Mr. Bruni was then promoted to be the  head of the Rome Bureau, a role he occupied for two years before the Times tapped him to be their new restaurant critic, a prestigious role in the culinary world. When he was working in Rome, he suddenly got a phone call from the Times asking him to consider the position. He figured why not: a promotion and getting paid to eat food? This new job was a whirlwind for Mr. Bruni as he struggled with his love-hate relationship with food. He even recounted stories about being recognized as a critic in different restaurants. For example, in Nobu 57 in Manhattan, the manager of the restaurant offered to pay for dry cleaning and even replace his shirt due to a “soap malfunction.” Bruni eventually stepped down from the position in 2009. He has also written articles for Men’s Vogue and in 2011, became the New York Times’ first openly gay op-ed columnist. In 2012, Mr. Bruni was awarded the Gay & Lesbian Alliance against Defamation (GLAAD) Media Award for Outstanding Newspaper Columnist. Now, Mr. Bruni is a widely known op-ed columnist for the New York Times, writing about politics and other topics.

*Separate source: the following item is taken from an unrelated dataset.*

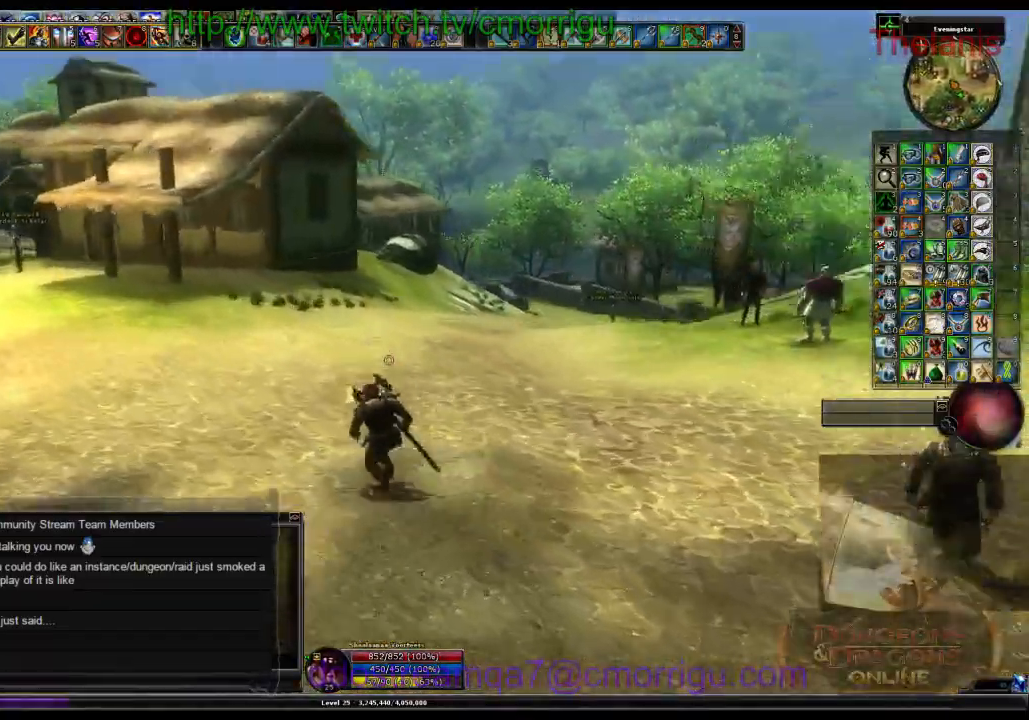
{"keys": ["w"], "events": [[333, "a", "up"]]}
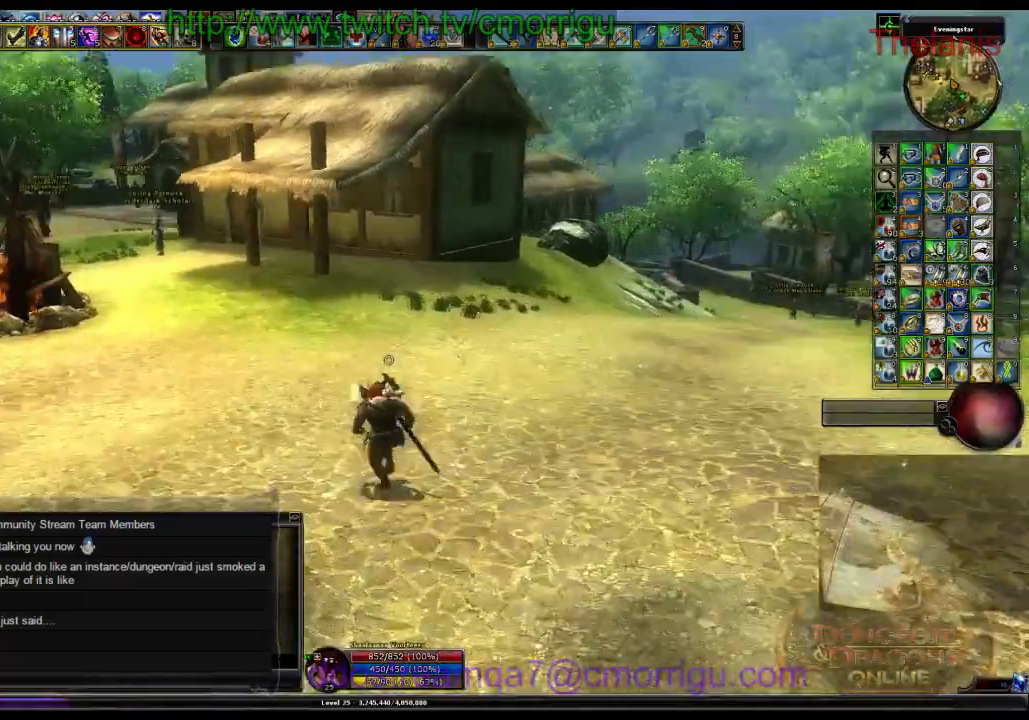
{"keys": ["w"], "events": []}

When asked about how informed he thought our generation is, he responded that we weren’t terribly well-informed, but he couldn’t blame us for having not enough time to be able to stay updated on current events. Mr. Bruni also recalled he wished he had read the newspaper when he was younger. He does, however, believe that the quality of our leaders in the future depends on our generation and that, ten years from now, we should all be staying updated on current issues and events. Even though the New York Times is his employer, he honestly considers it his favorite publication. He believes the New York Times is a well-written source of news and information about a wide variety of topics. Mr. Bruni also enjoys reading excerpts from the New Yorker.

In his chapel talk, Bruni spoke about a topic previously referenced in his article “Traveling without Seeing.” He recounted his experience in Shanghai, when he found himself cooped up in a hotel room watching his favorite television shows instead of wandering the streets, experiencing a new culture. Throughout his talk, Bruni warns us against developing the “customized cocoons” of which we are so fond. These cocoons are constructed from luxury, excessive technology, and an unwillingness to experience new things. Bruni argues that the Internet has had a somewhat ironic effect on us – instead of expanding our horizons, we can now pick and choose exactly which articles, shows, and interviews to watch. Often, we end up choosing media which presents the very same opinions we hold ourselves. Instead of hearing and accepting new ideas, we reinforce our own. This is an important lesson for Groton students, and Bruni reminds us not to get lost in technology when the real world is happening all around us.